In [1]:
import gym
import torch
import torch.nn as nn
import torch.nn.functional as F
import torch.optim as optim
from torch.distributions import Categorical

In [2]:
lr = 0.0002
gamma = 0.98

In [3]:
def main():
    env = gy.make('CartPole-v1')
    model = ActorCritic() # 이 부분이 Policy-Based와 다른 점이다
    n_rollout = 5 # 5번의 step마다 update 진행
    print_int = 20
    score = 0
    
    for episode in range(2000): 
        done = False
        state = env.reset()
        while not done:
            for t in range(n_rollout):
                prob = model.pi(torch.from_numpy(s).float())
                actions = Categorical(prob).sample()
                state_, returns, done, info = env.step(actions.item())
                model.put_data((state,actions,returns,state_,done))

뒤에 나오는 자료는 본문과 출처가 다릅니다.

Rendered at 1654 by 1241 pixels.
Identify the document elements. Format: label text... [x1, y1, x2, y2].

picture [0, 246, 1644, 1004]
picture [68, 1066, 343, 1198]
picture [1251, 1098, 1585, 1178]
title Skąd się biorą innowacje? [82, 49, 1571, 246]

                state = state_
                score += returns

                if done:
                    break
                
            model.train()    
    
        if episode%print_int==0 & episode!=0:
            print('episode : {}, score : {}'.format(episode, score/print_int))
            score= 0
    env.close()
    
    

In [4]:
class ActorCritic(nn.Module):
    def __init__(self):
        super(ActorCritic, self).__init__()
        self.data = []
        self.fc_common = nn.Linear(4,128) 

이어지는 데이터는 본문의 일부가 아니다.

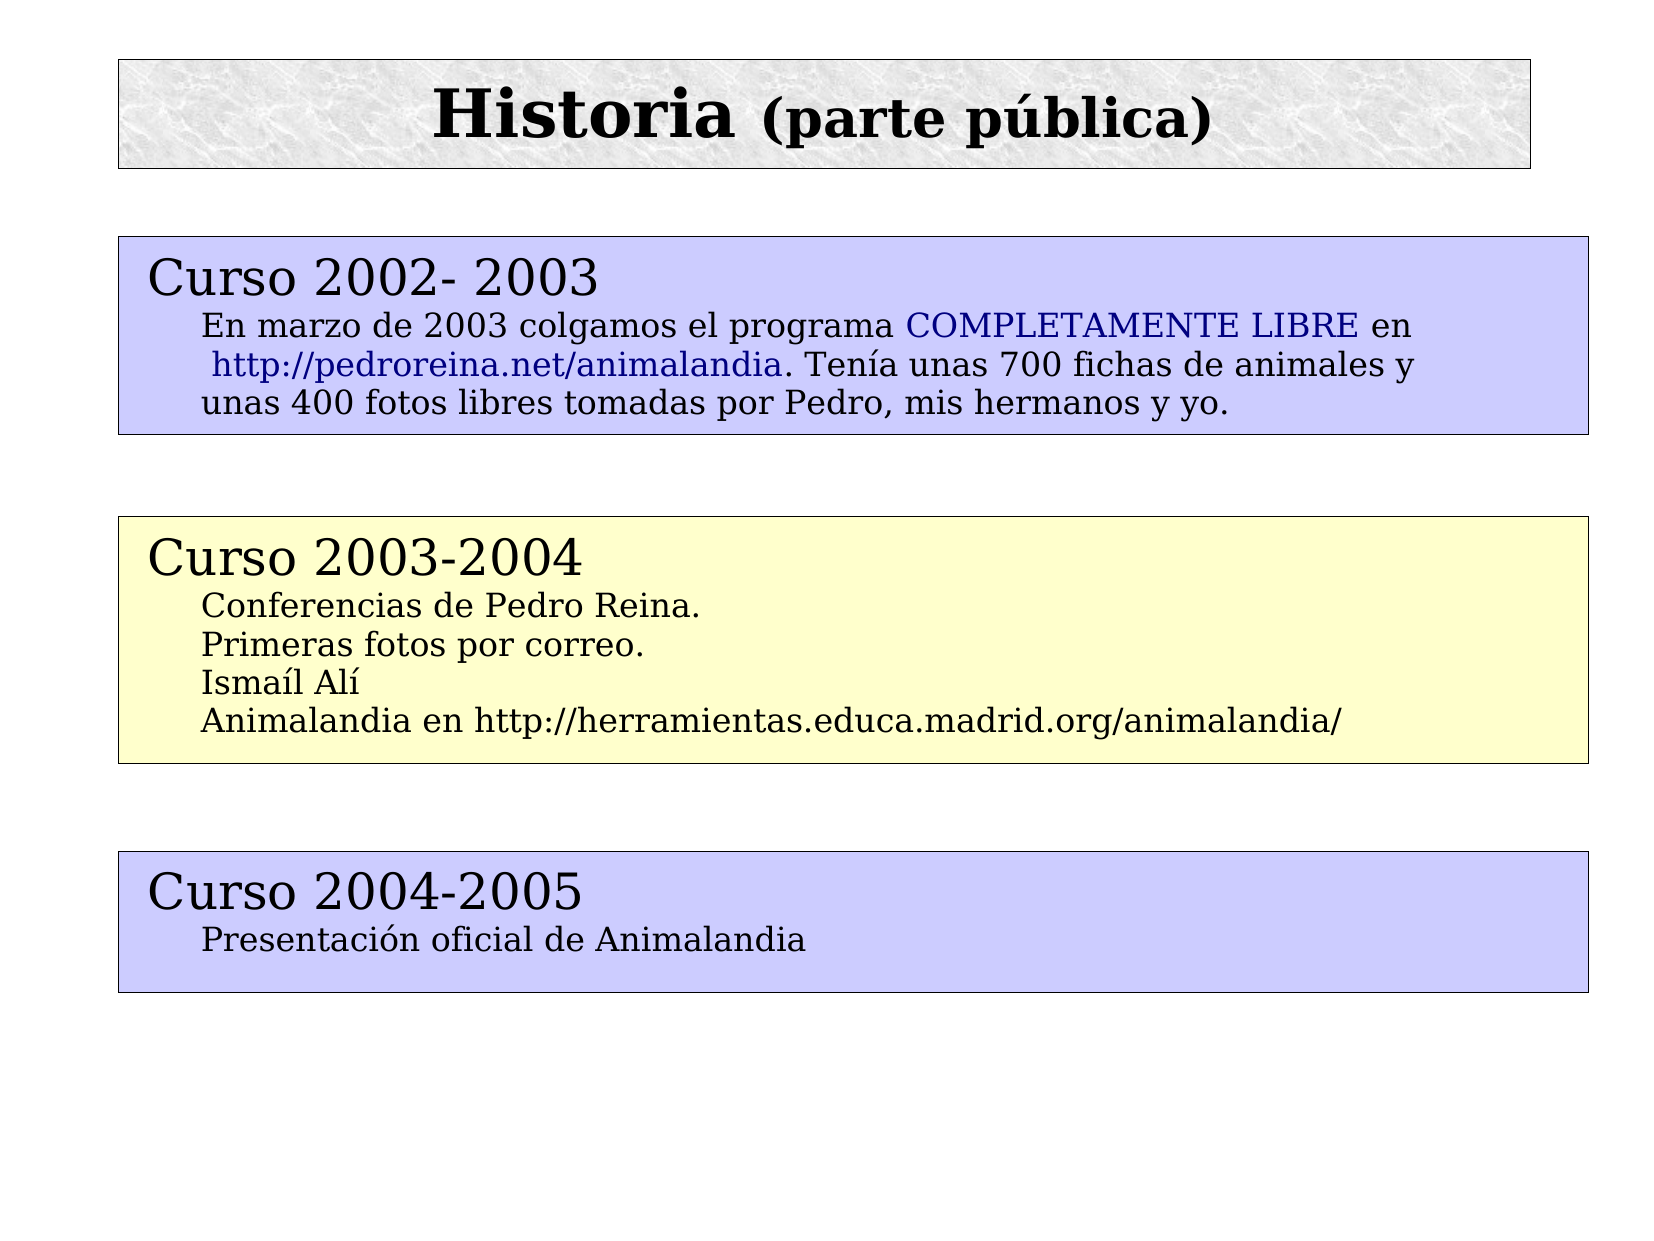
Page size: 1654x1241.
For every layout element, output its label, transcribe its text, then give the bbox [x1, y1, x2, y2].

        self.fc_pi = nn.Linear(128,2)
        self.fc_v = nn.Linear(128,1)
        self.opt = optim.Adam(self.parameters(), lr=lr)
    
    def pi(sef,x,dim):
        x = F.relu(self.fc_common(x))
        x = self.fc_pi(x)
        pi = F.softmax(x,dim=dim)
        return pi
    
    def v(self,x):
        x = F.relu(self.fc_common(x))
        v = self.fc_v(x)        
        return v
    
    def put_data(self,item):
        self.data.append(item)
    
    def batch(self):
        S,A,R,S_,Done = [],[],[],[],[]
        
        for item in self.data:
            s,a,r,s_,done = item
            S.append(s)
            A.append([a])
            R.append([r/100.0])
            S_.append(s_)
            if done:
                d = 0
            else :
                d = 1
            D.append([d])
        
        s_batch = torch.tensor(S, dtype=torch.float)

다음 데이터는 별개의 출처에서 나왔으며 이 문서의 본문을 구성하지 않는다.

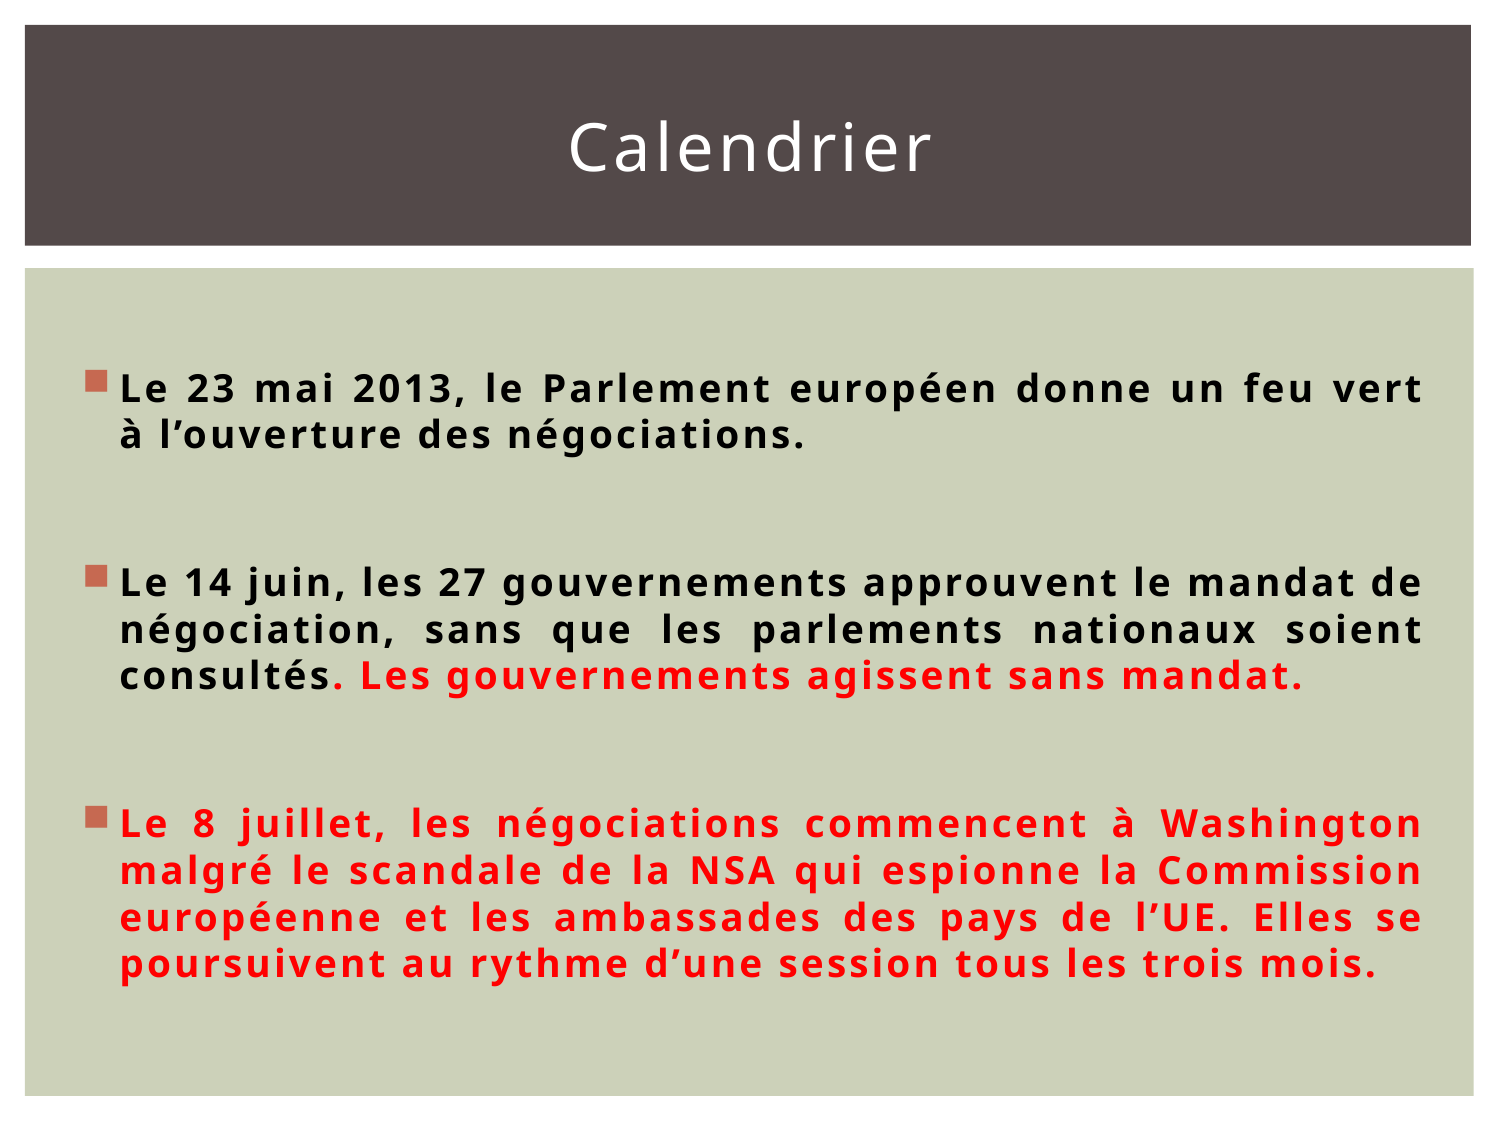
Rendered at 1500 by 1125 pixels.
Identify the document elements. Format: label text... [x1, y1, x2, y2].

title Calendrier [62, 58, 1438, 232]
list Le 23 mai 2013, le Parlement européen donne un feu vert à l’ouverture des négociations. Le 14 juin, les 27 gouvernements approuvent le mandat de négociation, sans que les parlements nationaux soient consultés. Les gouvernements agissent sans mandat. Le 8 juillet, les négociations commencent à Washington malgré le scandale de la NSA qui espionne la Commission européenne et les ambassades des pays de l’UE. Elles se poursuivent au rythme d’une session tous les trois mois. [62, 281, 1442, 1005]
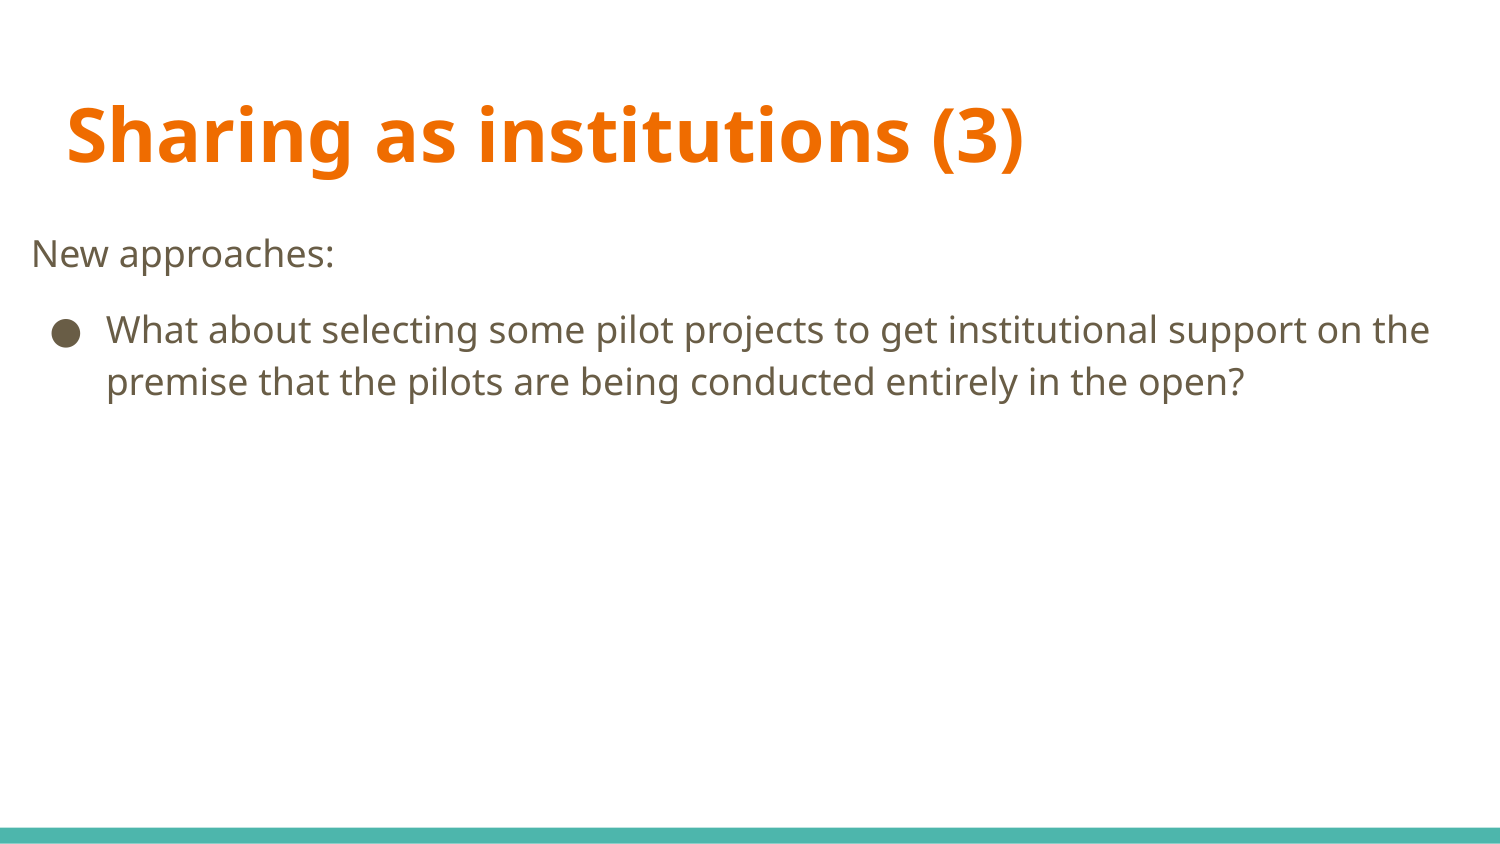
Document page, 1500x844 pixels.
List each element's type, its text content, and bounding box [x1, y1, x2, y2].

list New approaches: What about selecting some pilot projects to get institutional support on the premise that the pilots are being conducted entirely in the open? [15, 207, 1500, 713]
title Sharing as institutions (3) [51, 72, 1449, 207]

        a_batch = torch.tensor(A, dtype=torch.float),
        r_batch = torch.tensor(R, dtype=torch.float),
        s2_batch = torch.tensor(S_, dtype=torch.float),
        d_batch = torch.tensor(D, dtype=torch.float),
        self.data= []
        
        return s_batch,a_batch,r_batch,s2_batch,d_batch
    
    def train(self):
        s,a,r,s_,done = self.batch()
        TD_error = (r+gamma*self.v(s_)*done) - self.v(s)
        
        pi = self.pi(s,dim=1)
        pi_a = pi.gather(1,a)
        loss_1 = - torch.log(pi_a)*TD_error.detach() # detach : gradient 계산 안되는 상수 취급위해!
        loss_2 = F.smooth_l1_loss(self.v(s), TD_error.detach()) 
        loss = loss_1 + loss_2
        
        self.opt.zero_grad()
        loss.mean().backward()
        self.opt.step()